Adding services to domains
Adding services to your domains is a great way to group services within a bounded context.
Grouped services within domains allows EventCatalog to visualize your domains.
Adding services using frontmatter​
To add services within a domain you need to add them to the services
array within your domain frontmatter API.
You need to add the id
and version
of the service.
---
id: PaymentDomain
... # other domain frontmatter
services:
# id of the service you want to add
- id: PaymentsService
# The version of the service you want to add.
version: 0.0.1
# Example of another service added to the domain
- id: NotificationsService
version: 0.0.1
---
<!-- Markdown contents... -->
The services
frontmatter in your domain tells EventCatalog that these documented services belong to this domain.
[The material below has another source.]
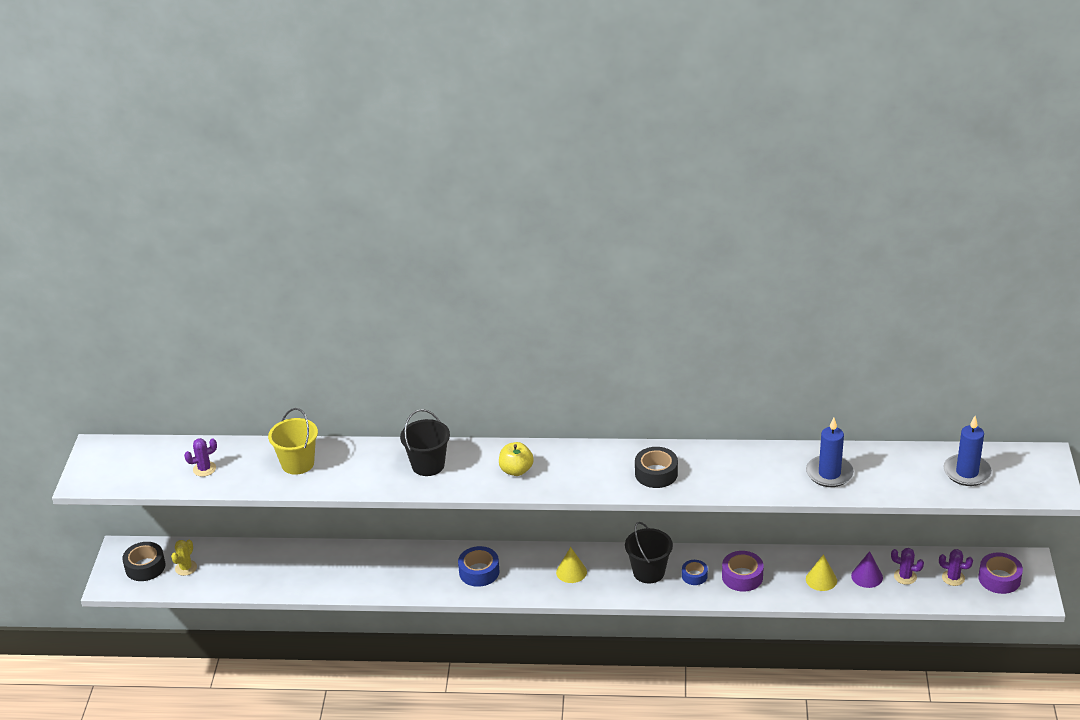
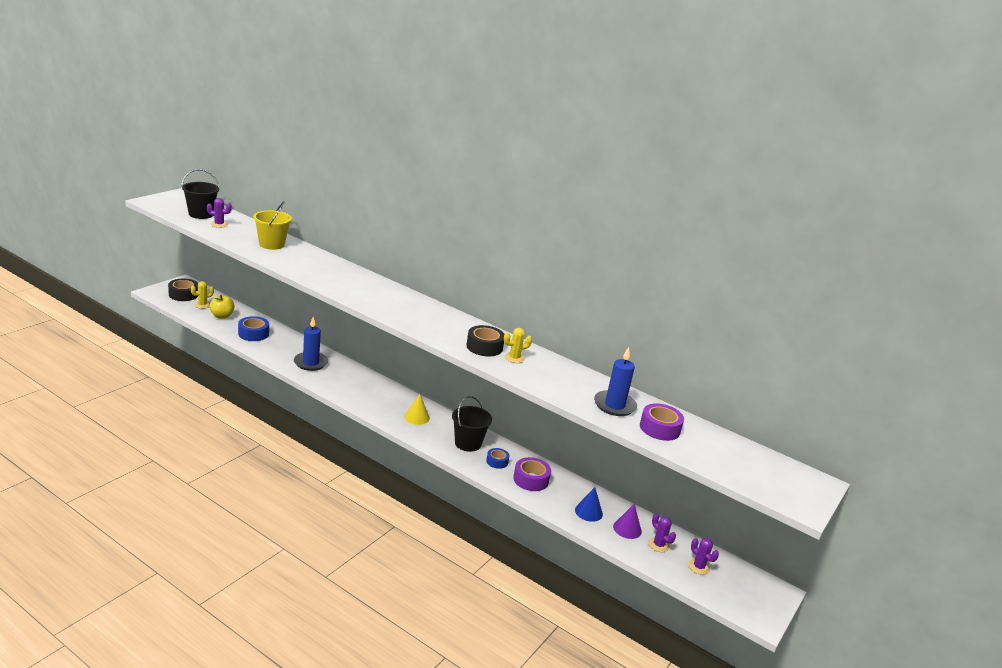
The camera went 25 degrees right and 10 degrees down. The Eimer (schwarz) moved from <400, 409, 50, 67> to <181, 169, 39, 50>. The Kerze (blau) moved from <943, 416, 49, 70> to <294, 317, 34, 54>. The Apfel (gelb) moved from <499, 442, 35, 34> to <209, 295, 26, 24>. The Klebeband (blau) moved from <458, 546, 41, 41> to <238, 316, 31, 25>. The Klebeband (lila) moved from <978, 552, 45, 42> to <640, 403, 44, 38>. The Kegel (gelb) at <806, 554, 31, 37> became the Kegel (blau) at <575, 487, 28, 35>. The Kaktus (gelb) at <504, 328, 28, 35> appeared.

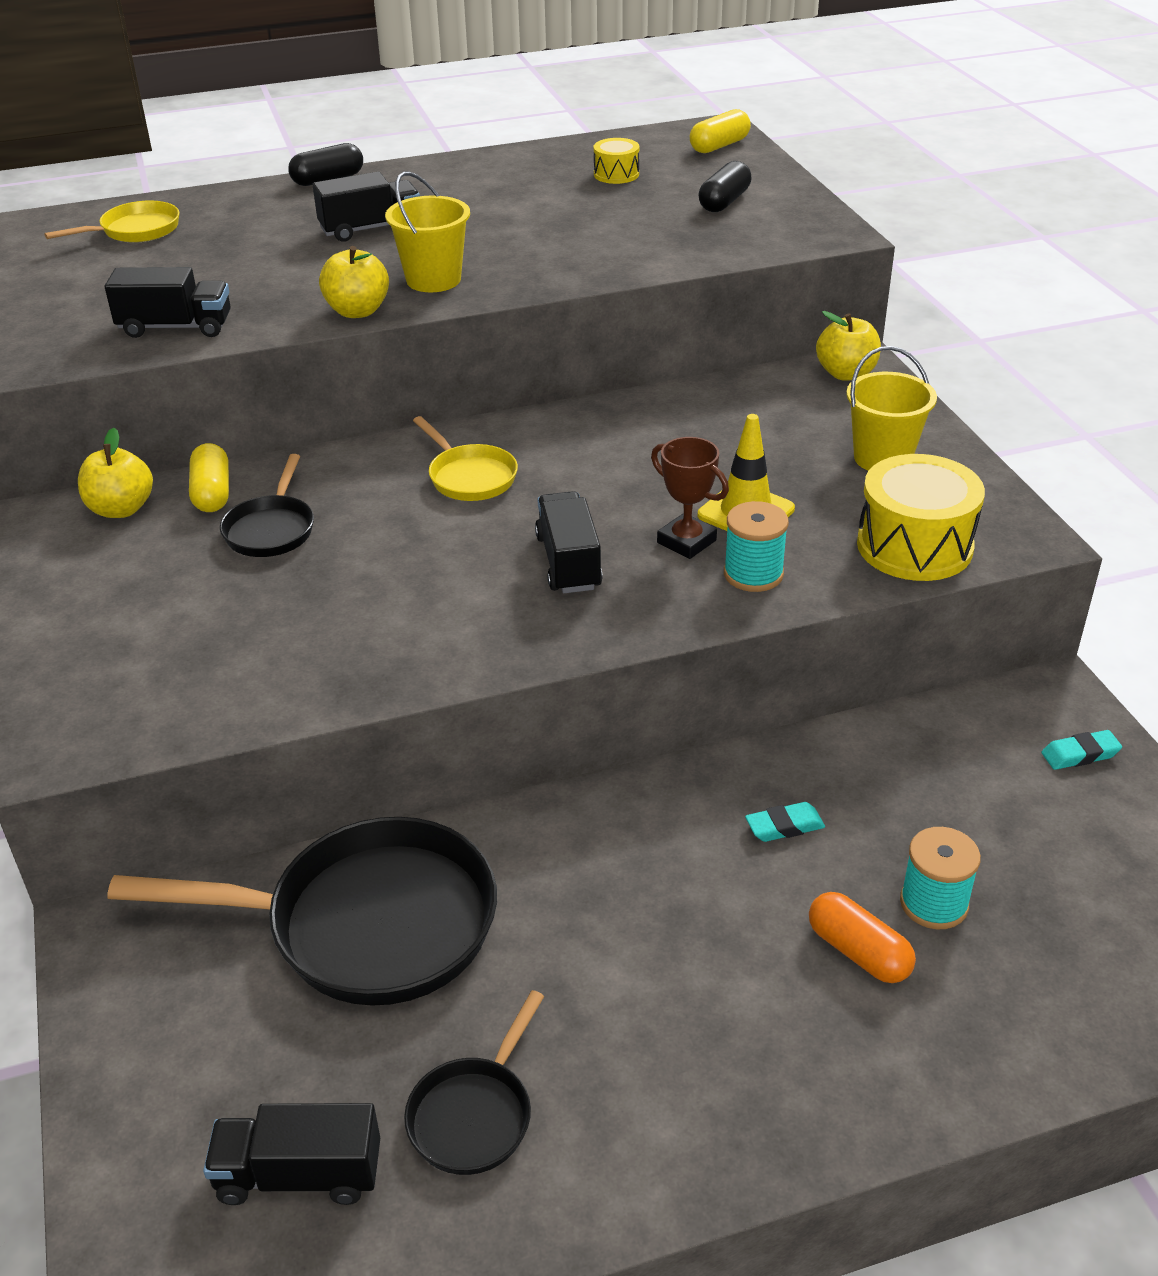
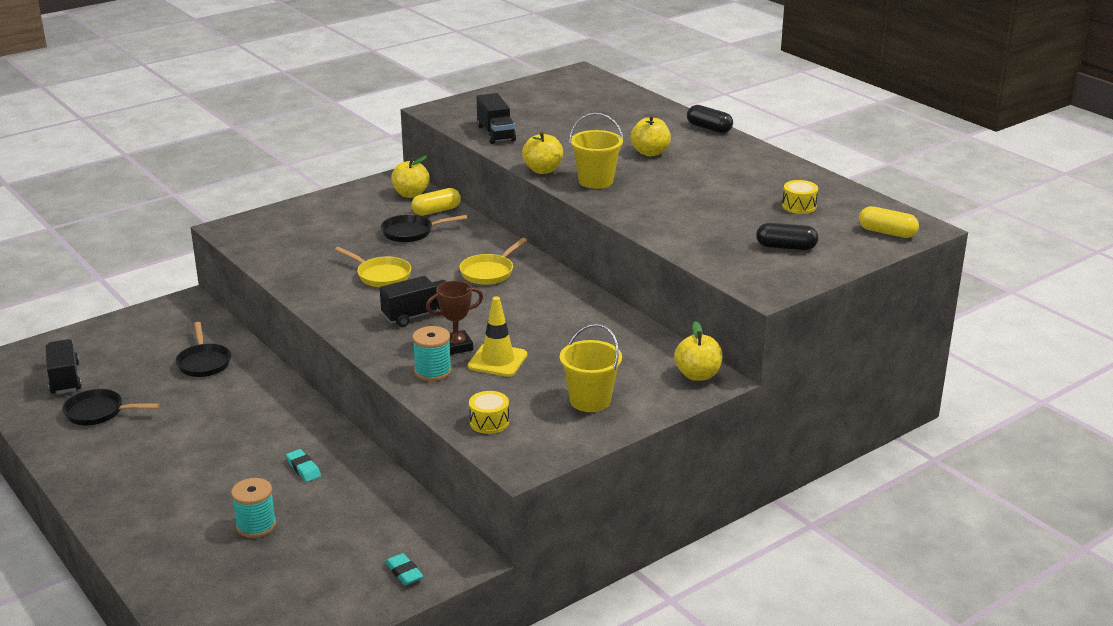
The camera went 70 degrees right and 10 degrees down. The Lastwagen (schwarz) at <313, 172, 107, 70> was replaced by the Apfel (gelb) at <631, 115, 40, 41>. The Pfanne (gelb) moved from <44, 201, 136, 42> to <335, 247, 77, 40>. The Pokal (braun) at <651, 437, 78, 122> turned 45 degrees clockwise. The Trommel (gelb) at <857, 454, 128, 127> changed to 0.52 times the size. The Pfanne (schwarz) at <107, 817, 390, 189> changed to 0.49 times the size. The Kapsel (orange) at <809, 892, 107, 91> disappeared.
In the example above we can see that the services PaymentsService
and NotificationsService
belong to the PaymentDomain
.
You can choose which version of the service belongs to your domains. Documentation versioning gives you more flexibility when migrating your messages, domains and services.
Using semver versioning​
eventcatalog@2.4.0
You can use semver syntax when referencing your messages in your domains.
---
id: PaymentDomain
... # other domain frontmatter
services:
# Latest minor version of PaymentsService will be added
- id: PaymentsService
version: 0.x.1
# Minor and patches of this version will be linked
- id: NotificationsService
version: ^1.0.1
# Latest version of this service will be shown by default.
- id: PaymentsService
---
<!-- Markdown contents... -->
Although it's recommended to link to a version of a service it is now optional. If no version is given latest is used by default.
Visualizing domains and services​
When services get added within your domains EventCatalog will visualize this for you either using the NodeGraph
component or through the visualizer.
Making changes and versioning​
You can make as many changes as you want, but if you are adding/removing services you may want to consider versioning your domain. This allows you to keep historic changes, and let others understand why services are coming in/out of a particular domain.